Giant's kettles are common in Germany (gletschertopf; glacier pot), Sweden (jättegryta), Finland (hiidenkirnu; hiisi's churn), and Moss Island in the United States.

In Sweden, they are found in relatively large numbers along the Bohuskusten as well as in the Stockholm area, and in Blekinge. For example, a giant pot can be seen under glass in the foundation of Solna's old courthouse in Hagaparken. There are also a number of giant pots on the island of Blå Jungfrun in northern Kalmarsund outside Oskarshamn. The Brobacka Nature Reserve, Sweden, located outside Alingsås between the lakes Mjörn and Anten, contains one of the country's most impressive areas with giant's kettles, boasting around forty excavations, where the largest one, with its 18 m diameter, stands out. The giant's kettles can be accessed via the Brobacka Nature Center, and the location offers views over Lake Mjörn.
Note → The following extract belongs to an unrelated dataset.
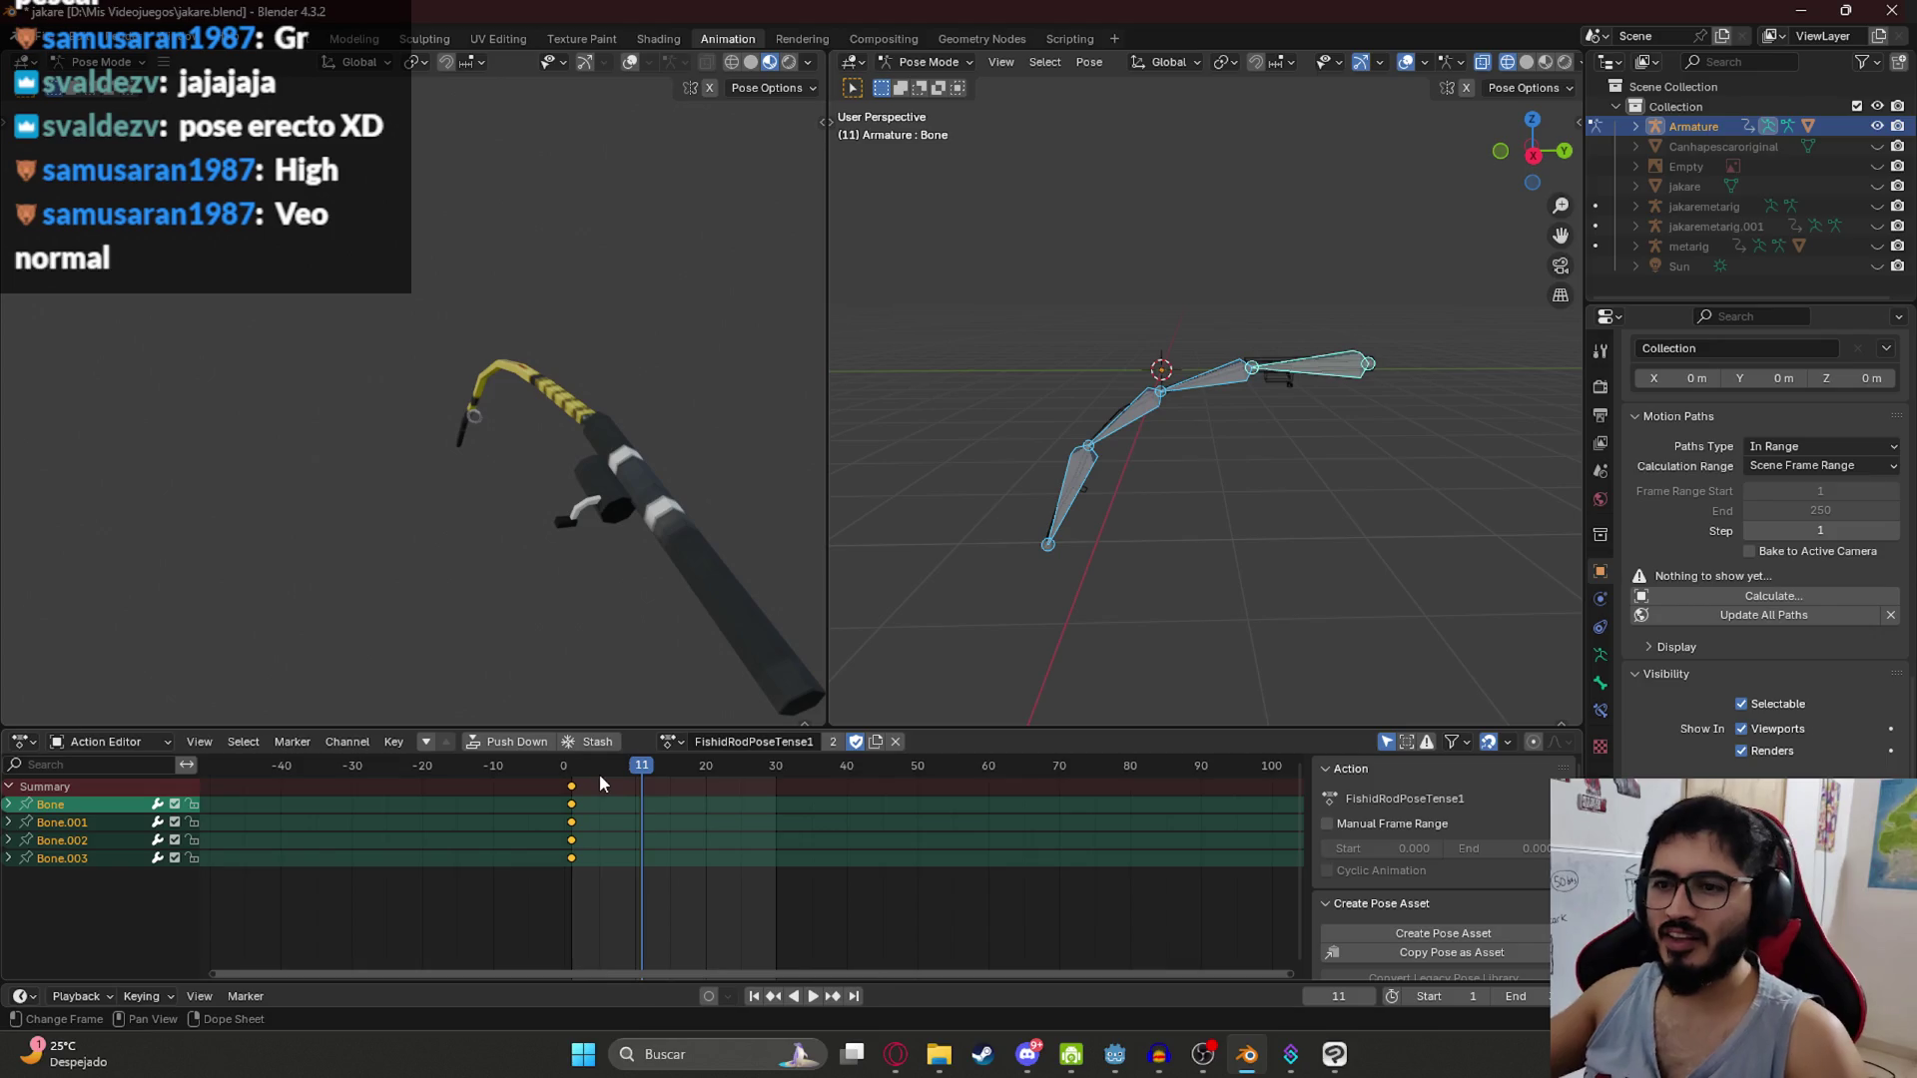
Step: Copy the tense action, rename it FishidRodPoseTense2, and save
left_click(833, 742)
Helvete in Gausdal Municipality, Norway, is a gill about 100 m deep with giant's kettles (jettegryter) up to 20 m wide and 60 m deep. The GletscherGarten of Lucerne (Switzerland) is famous for its giant's kettles, having 32 in number, the largest being 8 m wide and 9 m deep.

Another example is the large pothole found in Archbald, Pennsylvania, United States, in Archbald Pothole State Park.